Tacciamo e... tacciamo

I verbi tacere, giacere e piacere presentano una particolarità che la maggior parte delle grammatiche non riportano: il raddoppiamento della consonante c – nonostante il tema o radice ne contenga una sola – in alcune voci del congiuntivo e dell'indicativo.
La motivazione che taluni adducono a giustificazione del mancato raddoppiamento della c, per esempio, nella prima persona plurale del presente indicativo del verbo tacere (voce corretta: noi tacciamo) per non confonderla con la prima persona del verbo tacciare non ha ragione di esistere: il contesto chiarisce il tutto.
Perché, dunque, questo raddoppiamento improprio? La motivazione è storica e va ricercata nel fatto che il nostro idioma è un miscuglio di dialetti. La prima persona plurale del presente indicativo e congiuntivo di tacere (ma anche di giacere e piacere) – noi tacciamo – ha subìto l'influenza del dialetto meridionale che – al contrario di quello settentrionale, veneto in particolare – tende al raddoppiamento delle consonanti.
Si dica e si scriva, dunque, noi tacciamo nell'accezione di fare silenzio, nessuno potrà essere tacciato (accusato) di ignoranza linguistica, anzi… A questo proposito invitiamo le “grandi firme” (ma chi stabilisce la grandezza?), quelle che si piccano di fare opinione linguistica, di scendere dal loro piedistallo e di divulgare le voci scorrette che in realtà sono correttissime: noi tacciamo, noi giacciamo, noi piacciamo.
E a proposito di raddoppiamento, il diminutivo di libro è libriccino, con due c, non libricino come sovente ci capita di leggere negli articoli di alcune grandi firme di cui sopra. La motivazione di questa voce scorretta è la medesima: l'influenza della parlata meridionale nella lingua nazionale.
Se non piace libriccino, voce correttissima, ripetiamo, si può ricorrere ad altri diminutivi: libretto, librettino, libello, quest'ultimo, però, usato per lo più in senso spregiativo per mettere in evidenza uno scritto infamante e mordace, sebbene la voce spregiativa vera e propria sia libelluccio.

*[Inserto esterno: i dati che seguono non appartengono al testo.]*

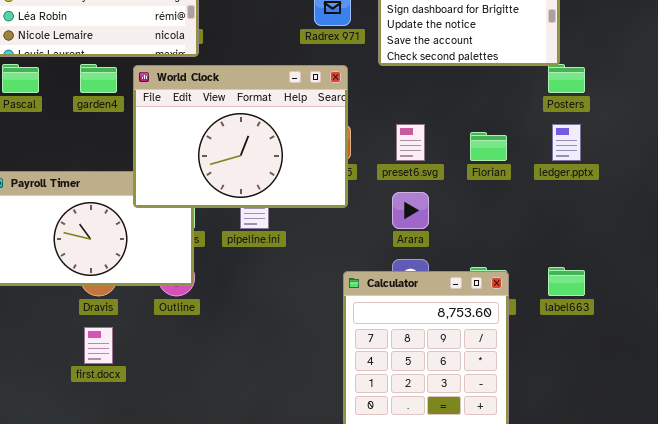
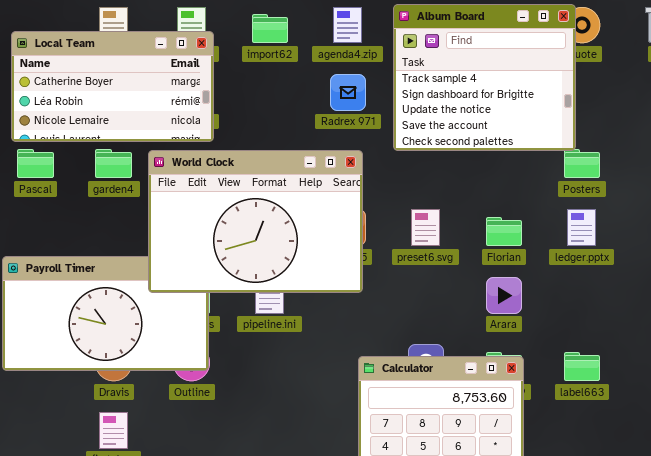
Arara: [392,192,429,229] -> [486,277,522,314], moved

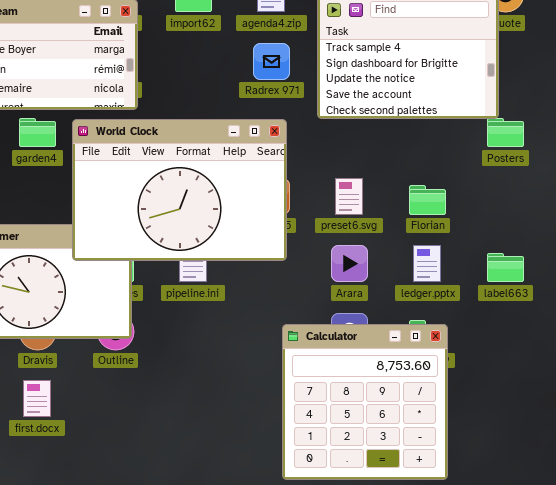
ledger.pptx: [567,209,596,246] -> [413,245,441,282], moved
Arara: [486,277,522,314] -> [331,245,368,282], moved
label663: [564,352,600,381] -> [487,253,524,282], moved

E sempre in tema di verbi è bene ricordare che espiare significa scontare una colpa non una pena. Si espia il crimine, dunque, non la condanna. Non è corretto, perciò, dire o scrivere «il detenuto sta espiando la condanna a 15 anni di carcere». Si dirà, correttamente: «il detenuto sta scontando (o verbi simili) la condanna».